WHAT IS NEEDED » Translate this sentence from the home audio forum thread into Spanish: "Find a good shop, get to know the owner, ask for advice and listen to it."

SELECTED EXTRACT »
========================================
For most speaker wire I either go to Lowes or Home Depot and buy lamp cord. It works just fine and you can buy just the amount you need at 25 cents a foot. Or, I make my own from a spool of CAT3 cable I bought some years ago to rewire my house phones. I just use one run each for the + -, solder the 8 wire ends together, mark one with red electrical tape, then tape together. Works great.


Interesting Article Here


----------



## SMoKaLoTaPoT (Nov 9, 2010)

Watch out for the "all in one packages" as they push poor quality systems as well as poor speakers & you will get what you pay for there I messed around with 5 recivers before getting it right & the speakers are a must so bear the expence.I run a set of small PSB alfas & an alfa center speaker , with a set of Bose 201s in back.The reciever is a Pioneer vsx815s that feature MCACC which runs a small mic to the sweet spot where you listen & each speaker takes turns signalling the mic so a hard drive on board the reciever sets all speaker size equallization as well as measures the room & sets the sustem up so every time you turn it on you sit in that sweet spot & all speakers perform to the best leveels .Only Pioneer , Yamaha , & Onkyo do that kind of a set up.If you want to check speakers go to a proper shop & get them to close the doors on the big room.then start ramping up the demo speakers.I did this at Future shop here & found 80% of what they had to sell the speaker bottoms fell out 1/4 to 1/3rd the volume up.The result in poor speaker performances is due to a small magnet & lackof sheilding so outside influences can effect the speakers performance .I'm no salesman but my tiny PSB alfas kept an even pace with nuddies big over priced proline & JBL tower speakers & his cost 1200 ea where the PSBs were $150.ea back in the day.
they are total shielded speakers & push the air like a compresser through the ports.Those home theaters you see are probley made by K=tall or similar & don't waste your money on them as they can't carry the power.Its best to up size the RMS levels to 1/3rd beyond your recievers max output , then you will never blow one up.Figuredriving your car at 100% it won't last long!
The RMS is measurement of PURE power so that rating gets matched back for sizing the recviever.Do not out do the output levels beyond the spe4akers or you will pay again & again !most shops will sell you anything so the higher end or specialty shops are not so bad as they will at least point you in the proper direction. Walmart may stock great china winter coats nut they don't know jack about high fedelity! so be warned! You don't have to bust the bank but with somany things to but you want to ensure you get the BEST BANG FOR THE BUCK!!!
Its your cash.just like buying a used car..when you 1st arrive you got the cash they got the experiance , but when you leave they got the cash & you've got the experiance!!!
Beware of what you buy


----------



## yustr (Sep 27, 2004)

All true.

PSB's are excellent. There are other very good not overly priced speakers out there but as Smokes says, you have to search them out. Find a good shop, get to know the owner, ask for advice and listen to it. They'll gladly sell you low priced gear because they know you'll come back to upgrade. (In fact, many have trade up policies :grin: )


----------



## obsidian231 (Dec 24, 2010)
========================================
SOURCE INFORMATION »
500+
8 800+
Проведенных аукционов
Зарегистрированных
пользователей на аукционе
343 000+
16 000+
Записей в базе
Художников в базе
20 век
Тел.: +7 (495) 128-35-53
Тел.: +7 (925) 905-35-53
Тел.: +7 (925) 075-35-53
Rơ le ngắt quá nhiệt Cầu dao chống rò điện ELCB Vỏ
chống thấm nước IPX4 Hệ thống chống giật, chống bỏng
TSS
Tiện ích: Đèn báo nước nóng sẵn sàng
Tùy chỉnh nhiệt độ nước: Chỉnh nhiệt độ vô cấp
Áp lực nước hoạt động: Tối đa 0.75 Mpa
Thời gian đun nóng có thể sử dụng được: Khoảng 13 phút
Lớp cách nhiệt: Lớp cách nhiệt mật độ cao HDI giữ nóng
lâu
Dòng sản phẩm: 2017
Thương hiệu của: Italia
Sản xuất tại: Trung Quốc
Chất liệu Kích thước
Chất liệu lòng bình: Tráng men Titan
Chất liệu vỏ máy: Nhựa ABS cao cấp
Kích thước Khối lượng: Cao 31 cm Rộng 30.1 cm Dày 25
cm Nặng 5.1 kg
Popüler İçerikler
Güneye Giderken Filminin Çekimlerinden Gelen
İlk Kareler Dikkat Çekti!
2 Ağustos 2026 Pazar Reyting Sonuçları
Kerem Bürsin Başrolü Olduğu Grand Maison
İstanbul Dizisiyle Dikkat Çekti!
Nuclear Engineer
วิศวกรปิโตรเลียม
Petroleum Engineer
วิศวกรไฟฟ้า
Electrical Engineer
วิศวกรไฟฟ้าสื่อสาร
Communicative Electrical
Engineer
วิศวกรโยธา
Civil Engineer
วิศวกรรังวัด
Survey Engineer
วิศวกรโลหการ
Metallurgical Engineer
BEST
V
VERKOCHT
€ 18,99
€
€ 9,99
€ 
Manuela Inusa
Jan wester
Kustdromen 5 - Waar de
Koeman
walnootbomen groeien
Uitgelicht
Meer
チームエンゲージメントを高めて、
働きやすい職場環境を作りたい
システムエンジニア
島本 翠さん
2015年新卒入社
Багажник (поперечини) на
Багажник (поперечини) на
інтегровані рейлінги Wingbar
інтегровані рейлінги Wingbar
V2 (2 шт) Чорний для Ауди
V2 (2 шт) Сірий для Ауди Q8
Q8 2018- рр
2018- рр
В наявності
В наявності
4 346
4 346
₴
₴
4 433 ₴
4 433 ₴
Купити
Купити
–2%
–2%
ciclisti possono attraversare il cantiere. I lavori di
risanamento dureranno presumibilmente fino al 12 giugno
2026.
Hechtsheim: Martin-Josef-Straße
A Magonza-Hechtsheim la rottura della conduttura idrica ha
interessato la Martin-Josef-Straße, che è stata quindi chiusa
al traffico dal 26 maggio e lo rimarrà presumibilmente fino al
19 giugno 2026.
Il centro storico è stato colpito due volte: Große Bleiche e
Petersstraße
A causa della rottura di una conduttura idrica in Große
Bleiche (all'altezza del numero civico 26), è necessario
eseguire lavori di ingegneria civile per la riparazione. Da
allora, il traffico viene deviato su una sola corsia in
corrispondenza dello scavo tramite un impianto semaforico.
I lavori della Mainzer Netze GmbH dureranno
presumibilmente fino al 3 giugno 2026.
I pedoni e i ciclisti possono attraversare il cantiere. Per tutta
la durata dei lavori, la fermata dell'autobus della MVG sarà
========================================
SOLUTION FOR THIS EXERCISE » Busca una buena tienda, conoce al dueño, pide consejo y escúchalo.